‘Increased confidence’ as Tasmania looks to tap incentive market

While the majority of business events in Tasmania scheduled for 2020 would still go ahead next year, the state has estimated it has lost around $50 million in conference spending this year.

Business Events Tasmania (BET) says 20 events were cancelled, stripping $8.4 million in direct conference expenditure from the economy, but another 69 would still go ahead, mostly next year, bringing in $44 million in direct expenditure.

“There is no doubt that the pandemic has had a huge impact on Tasmania’s business events industry, and the reach is wide,” BET chief executive Marnie Craig told The Mercury.

“As well as those working specifically to cater for conferences and business events, the cancellation of conferences has a flow-on effect to hotel, restaurants, and experience operators.”

Craig said the international border closures presented Tasmania with an opportunity to tap into the domestic corporate incentive market.
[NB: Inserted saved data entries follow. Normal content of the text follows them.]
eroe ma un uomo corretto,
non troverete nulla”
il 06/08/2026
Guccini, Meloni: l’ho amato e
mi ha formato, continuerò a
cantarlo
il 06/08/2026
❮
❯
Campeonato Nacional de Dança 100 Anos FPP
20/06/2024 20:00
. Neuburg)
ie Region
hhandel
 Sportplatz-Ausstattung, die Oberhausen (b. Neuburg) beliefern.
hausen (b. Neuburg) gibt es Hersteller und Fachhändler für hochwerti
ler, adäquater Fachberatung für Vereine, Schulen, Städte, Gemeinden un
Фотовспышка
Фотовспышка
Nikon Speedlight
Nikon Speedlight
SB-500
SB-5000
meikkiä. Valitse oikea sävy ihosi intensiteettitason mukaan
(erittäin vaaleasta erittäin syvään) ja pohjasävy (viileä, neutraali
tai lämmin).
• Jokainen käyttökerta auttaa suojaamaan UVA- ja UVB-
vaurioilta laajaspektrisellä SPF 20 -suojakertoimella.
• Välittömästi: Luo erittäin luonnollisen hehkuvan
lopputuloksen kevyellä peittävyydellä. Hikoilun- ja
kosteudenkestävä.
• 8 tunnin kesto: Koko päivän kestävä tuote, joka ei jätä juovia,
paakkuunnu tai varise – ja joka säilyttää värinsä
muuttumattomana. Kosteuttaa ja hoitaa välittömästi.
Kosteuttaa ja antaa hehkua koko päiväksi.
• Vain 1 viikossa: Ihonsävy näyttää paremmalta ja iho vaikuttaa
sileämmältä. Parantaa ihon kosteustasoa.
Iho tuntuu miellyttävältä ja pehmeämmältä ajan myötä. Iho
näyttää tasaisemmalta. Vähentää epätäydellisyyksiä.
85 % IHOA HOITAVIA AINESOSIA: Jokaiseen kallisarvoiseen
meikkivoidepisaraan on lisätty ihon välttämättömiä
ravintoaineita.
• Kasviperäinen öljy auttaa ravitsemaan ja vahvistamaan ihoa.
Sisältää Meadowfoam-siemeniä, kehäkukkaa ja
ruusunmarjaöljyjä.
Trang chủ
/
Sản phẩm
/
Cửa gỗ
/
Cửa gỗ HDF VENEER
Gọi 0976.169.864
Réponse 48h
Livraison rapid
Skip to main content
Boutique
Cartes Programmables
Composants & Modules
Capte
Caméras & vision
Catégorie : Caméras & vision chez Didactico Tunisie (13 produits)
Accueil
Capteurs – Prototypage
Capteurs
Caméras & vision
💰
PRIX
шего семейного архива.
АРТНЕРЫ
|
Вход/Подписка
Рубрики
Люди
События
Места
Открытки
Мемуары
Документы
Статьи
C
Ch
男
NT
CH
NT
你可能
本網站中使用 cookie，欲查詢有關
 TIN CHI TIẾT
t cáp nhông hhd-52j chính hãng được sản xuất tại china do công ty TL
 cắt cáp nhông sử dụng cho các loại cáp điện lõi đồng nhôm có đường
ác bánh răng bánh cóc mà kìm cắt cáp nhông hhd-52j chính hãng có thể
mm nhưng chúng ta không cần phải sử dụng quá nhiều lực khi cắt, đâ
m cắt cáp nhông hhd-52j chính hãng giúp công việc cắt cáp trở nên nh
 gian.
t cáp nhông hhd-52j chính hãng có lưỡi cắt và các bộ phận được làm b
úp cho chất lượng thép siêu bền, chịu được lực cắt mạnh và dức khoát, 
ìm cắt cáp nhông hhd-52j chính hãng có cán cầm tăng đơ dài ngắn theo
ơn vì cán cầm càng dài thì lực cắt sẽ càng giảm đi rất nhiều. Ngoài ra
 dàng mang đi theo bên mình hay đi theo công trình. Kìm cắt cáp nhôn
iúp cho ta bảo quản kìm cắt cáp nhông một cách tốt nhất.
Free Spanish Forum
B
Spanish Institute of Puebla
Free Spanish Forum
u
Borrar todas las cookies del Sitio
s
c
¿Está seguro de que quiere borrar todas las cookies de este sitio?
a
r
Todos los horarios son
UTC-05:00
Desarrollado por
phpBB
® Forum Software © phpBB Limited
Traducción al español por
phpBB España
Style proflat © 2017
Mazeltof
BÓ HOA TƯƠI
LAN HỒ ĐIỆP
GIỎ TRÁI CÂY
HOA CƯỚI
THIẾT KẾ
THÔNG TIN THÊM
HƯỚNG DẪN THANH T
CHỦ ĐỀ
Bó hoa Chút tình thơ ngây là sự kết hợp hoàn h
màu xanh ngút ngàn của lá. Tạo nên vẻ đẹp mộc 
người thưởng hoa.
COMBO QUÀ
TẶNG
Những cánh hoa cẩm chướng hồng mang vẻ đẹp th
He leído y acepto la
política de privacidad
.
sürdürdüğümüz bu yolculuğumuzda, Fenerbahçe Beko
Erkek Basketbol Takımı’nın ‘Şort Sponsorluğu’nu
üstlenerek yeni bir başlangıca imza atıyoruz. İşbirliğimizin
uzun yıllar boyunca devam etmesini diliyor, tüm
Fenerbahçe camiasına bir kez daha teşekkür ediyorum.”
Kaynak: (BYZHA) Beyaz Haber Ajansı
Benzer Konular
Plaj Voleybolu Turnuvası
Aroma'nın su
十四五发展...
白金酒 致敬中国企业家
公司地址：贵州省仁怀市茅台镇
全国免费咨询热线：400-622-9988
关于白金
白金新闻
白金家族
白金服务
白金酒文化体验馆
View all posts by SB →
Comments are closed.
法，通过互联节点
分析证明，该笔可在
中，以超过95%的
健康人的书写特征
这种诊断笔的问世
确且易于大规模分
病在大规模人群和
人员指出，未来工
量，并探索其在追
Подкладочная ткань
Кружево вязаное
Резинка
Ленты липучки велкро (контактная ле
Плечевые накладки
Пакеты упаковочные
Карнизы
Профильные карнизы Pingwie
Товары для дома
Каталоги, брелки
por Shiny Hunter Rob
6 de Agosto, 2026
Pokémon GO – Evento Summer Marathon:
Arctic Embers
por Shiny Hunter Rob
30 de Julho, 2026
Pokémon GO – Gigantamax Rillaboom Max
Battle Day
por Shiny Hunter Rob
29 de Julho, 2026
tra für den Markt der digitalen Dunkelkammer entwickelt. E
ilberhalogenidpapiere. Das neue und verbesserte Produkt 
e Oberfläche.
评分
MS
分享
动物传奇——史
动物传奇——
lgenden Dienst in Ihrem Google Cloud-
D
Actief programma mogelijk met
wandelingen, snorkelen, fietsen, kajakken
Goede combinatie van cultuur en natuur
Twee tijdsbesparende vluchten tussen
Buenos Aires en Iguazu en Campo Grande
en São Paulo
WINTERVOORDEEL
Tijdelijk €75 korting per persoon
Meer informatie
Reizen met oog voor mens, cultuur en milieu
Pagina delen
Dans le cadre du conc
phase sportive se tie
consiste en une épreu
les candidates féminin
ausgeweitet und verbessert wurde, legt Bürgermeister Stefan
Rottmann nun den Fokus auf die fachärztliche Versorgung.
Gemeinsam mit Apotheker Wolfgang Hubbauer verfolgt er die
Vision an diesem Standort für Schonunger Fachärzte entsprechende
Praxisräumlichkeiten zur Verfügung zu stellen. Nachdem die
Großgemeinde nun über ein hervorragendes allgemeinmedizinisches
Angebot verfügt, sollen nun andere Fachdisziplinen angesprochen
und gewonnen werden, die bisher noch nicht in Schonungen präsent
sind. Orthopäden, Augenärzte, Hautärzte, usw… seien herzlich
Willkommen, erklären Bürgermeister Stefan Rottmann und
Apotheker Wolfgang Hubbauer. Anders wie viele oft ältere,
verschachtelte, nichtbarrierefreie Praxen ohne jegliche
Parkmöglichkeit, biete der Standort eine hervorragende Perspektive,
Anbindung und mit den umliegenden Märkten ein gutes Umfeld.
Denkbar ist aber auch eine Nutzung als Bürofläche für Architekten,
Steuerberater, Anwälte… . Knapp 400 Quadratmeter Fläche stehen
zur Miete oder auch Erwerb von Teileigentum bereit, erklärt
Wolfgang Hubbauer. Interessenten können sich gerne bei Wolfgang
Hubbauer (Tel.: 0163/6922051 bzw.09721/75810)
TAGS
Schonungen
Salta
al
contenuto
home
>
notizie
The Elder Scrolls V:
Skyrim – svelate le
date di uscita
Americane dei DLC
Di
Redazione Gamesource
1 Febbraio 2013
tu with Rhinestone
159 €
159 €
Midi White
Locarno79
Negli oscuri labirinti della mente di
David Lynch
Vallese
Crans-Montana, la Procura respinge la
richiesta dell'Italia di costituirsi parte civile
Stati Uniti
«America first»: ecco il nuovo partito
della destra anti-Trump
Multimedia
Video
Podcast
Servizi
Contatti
“We’re seeing increased demand from the corporate and incentive market with an expected 30 per cent increase in delegates coming to Tasmania in February 2021 compared to the same month in 2019, with four times the number of room nights,” Craig said.

Hotel Grand Chancellor general manager Ralph Freckelton told The Mercury there was “a lot of optimism in the industry and as restrictions ease”.

“Hobart and Tasmania is seen as a safe place and we’re receiving a lot of enquiries for events that would normally have gone overseas,” he said.

“How we will operate those events is evolving as the restrictions change, but generally business events are seen as low risk because the environment is very controlled.”